In these graphs, we see the different run expectancy for MLB and EL games, with Expedition League in Blue and MLB in Red.

The graphs that we’re given tell us a story. With zero outs, the run expectancy of MLB and EL look very consistent, differing by a very similar amount each time. As the amount of outs increases, so does the inconsistency. With two outs, the overlaid bars look much different than they did in the first two graphs. In fact, at 2_103, the run expectancy in the MLB is actually higher than the EL, by a slim margin.

### Run Probability

Tom Tango also provides us with a run probability matrix, displaying the probability of scoring a run at each base-out state. Here is our probability matrix, as well as Tango’s:

Let’s see how these two stack up against each other.

Something that surprised me is the difference between runners on first and second (120) and a runner on third (003) in the two leagues.

In the Expedition League, having a runner on third base makes a team just about as likely to score as runners on first and third, second and third, or bases loaded. This tells us that no matter how many runners are on base, as long as there is someone on third, the probability of scoring that inning remains the same.

In the MLB, this is not the case at all, as it is much more favorable to have runners on first and second.

This is likely due to the Expedition League’s high amount wild pitches, which allow the runner on third to score. In the MLB, this runner likely has to get batted in, which is more difficult.

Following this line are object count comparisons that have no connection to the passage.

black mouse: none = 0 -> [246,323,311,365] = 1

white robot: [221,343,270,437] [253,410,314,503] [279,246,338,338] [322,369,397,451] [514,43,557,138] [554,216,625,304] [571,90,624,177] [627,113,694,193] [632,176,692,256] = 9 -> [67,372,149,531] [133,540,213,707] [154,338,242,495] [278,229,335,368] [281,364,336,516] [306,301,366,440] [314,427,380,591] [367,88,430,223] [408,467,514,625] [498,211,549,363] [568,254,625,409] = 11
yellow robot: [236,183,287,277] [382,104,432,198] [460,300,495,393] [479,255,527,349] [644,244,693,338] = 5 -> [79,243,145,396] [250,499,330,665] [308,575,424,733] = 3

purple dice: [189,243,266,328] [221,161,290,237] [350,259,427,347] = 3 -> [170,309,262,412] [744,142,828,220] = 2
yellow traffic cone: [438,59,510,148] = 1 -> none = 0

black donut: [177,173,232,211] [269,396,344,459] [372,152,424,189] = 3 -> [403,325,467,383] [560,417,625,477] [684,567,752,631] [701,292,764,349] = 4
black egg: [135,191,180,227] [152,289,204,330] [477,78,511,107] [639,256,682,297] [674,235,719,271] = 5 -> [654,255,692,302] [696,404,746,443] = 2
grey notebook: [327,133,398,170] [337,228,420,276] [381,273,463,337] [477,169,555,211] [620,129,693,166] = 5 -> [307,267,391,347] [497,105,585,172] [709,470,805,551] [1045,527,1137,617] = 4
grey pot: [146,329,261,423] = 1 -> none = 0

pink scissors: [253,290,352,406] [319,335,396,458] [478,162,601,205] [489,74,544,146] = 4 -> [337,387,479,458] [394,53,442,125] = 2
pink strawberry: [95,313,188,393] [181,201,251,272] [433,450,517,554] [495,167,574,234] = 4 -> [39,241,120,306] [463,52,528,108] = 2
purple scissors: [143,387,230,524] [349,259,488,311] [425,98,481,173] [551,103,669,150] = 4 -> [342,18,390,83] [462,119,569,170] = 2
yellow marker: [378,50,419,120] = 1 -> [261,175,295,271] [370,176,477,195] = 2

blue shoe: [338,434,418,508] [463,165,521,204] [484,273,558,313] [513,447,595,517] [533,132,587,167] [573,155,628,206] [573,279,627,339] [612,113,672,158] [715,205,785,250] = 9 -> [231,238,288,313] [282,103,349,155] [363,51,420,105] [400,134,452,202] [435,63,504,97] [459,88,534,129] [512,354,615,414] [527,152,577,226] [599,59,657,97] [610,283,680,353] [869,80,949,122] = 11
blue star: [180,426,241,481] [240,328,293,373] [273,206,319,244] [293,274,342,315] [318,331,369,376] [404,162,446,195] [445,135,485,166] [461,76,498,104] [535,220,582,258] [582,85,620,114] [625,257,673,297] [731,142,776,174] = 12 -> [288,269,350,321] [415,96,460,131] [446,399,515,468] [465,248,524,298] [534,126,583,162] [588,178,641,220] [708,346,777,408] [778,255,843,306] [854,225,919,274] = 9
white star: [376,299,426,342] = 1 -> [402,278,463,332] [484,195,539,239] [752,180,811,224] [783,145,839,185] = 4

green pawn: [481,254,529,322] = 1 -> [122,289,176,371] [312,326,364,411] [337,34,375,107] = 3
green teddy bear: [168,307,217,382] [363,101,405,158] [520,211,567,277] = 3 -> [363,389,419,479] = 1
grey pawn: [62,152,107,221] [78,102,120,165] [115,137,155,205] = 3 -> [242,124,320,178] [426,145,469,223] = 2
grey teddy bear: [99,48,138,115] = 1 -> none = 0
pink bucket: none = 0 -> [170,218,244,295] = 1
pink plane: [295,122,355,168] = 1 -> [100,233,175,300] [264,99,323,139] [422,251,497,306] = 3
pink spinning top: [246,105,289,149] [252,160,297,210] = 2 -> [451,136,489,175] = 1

### Frequency of Each Base-Out State.

The final matrix that Tango provides tells us the frequency of each base-out state. This matrix has the percent of total instances that each base-out state represents.

I also created one of these matrices for the Expedition League. Here are both of them:

Now let’s look at these probabilities in the form of a tree map.

The first thing that jumps out at us is how frequently runners are on base in the Expedition League. The 000 boxes in the EL map are considerably smaller.

As it turns out, in the Expedition League runners are on base for 59.49% of all instances. In the MLB, this number is just 44.3%. This is consistent with what we’ve seen this whole time: The Expedition League is a much higher scoring league.

## Linear Regression Model

### How accurately can we predict my Expedition League Run Expectancy Matrix using data from our other matrices, both MLB and EL?

This is a fun way to see how these six total matrices compare with one other. How well can we predict one of them using the other five? Let’s see.

Using R’s lm() function and AIC, we find our best model to be:

y = -0.15756 + 0.91084x_{1} + 1.10894x_{2} + 1.19993x_{3} + e

with the following predictors:

MLB Run Expectancy = 0.91084

EL Run Probability = 1.10894

EL Base-Out Probability = 1.19993

MLB RE is our most significant predictor, with a p-value of 1.59e-07.

This model is highly effective, with an R^{2} of 0.9791, telling us that our model explains nearly 98% of all variation. Extremely effective.

Let’s look at the graph of predicted vs. actual values. The three points with the highest variation (≥ 0.175) are labeled.

Overall, a fantastic fit.

Hey, there’s our old friend 2_103 again.